→ **Task requirements**
Among the entries, find the lines with the string "make" and copy them.

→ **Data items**
+--
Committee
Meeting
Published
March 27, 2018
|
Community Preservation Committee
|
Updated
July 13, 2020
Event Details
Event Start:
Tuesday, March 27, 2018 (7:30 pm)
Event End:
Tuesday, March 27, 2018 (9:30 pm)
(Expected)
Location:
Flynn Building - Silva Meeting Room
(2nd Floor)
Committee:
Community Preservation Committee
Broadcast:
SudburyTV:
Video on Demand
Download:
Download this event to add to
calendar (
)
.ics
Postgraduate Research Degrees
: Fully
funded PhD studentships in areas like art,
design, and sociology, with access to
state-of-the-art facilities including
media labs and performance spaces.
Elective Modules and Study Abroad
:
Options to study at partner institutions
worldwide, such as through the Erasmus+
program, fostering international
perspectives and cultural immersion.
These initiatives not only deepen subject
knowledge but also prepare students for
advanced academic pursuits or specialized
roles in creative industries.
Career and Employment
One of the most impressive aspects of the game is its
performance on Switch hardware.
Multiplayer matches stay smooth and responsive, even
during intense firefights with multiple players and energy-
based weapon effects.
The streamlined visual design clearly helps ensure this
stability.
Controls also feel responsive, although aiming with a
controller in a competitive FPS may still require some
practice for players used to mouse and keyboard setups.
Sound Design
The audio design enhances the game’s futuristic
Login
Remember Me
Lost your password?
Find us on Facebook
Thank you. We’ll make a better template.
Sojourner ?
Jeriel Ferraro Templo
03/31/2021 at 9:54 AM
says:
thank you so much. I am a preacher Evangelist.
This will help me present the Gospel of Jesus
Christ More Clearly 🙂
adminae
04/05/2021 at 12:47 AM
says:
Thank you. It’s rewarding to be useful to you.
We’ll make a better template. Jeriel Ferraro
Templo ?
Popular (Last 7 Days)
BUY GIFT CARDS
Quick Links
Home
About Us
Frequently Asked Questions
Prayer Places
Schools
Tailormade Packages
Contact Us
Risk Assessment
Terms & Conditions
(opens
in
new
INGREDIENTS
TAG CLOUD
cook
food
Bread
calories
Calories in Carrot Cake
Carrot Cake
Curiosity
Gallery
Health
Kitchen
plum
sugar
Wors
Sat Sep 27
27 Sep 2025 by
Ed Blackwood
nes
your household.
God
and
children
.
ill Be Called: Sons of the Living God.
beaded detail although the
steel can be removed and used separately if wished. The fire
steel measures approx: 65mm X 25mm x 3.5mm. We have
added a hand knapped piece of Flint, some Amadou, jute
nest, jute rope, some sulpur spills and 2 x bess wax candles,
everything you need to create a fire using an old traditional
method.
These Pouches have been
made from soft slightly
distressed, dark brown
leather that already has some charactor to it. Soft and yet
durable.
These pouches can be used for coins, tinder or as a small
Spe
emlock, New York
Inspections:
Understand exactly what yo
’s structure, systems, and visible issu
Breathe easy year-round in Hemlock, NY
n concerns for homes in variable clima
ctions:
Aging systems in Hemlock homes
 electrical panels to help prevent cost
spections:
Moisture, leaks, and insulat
+--
→ **Task result**
Thank you. We’ll make a better template.
We’ll make a better template. Jeriel Ferraro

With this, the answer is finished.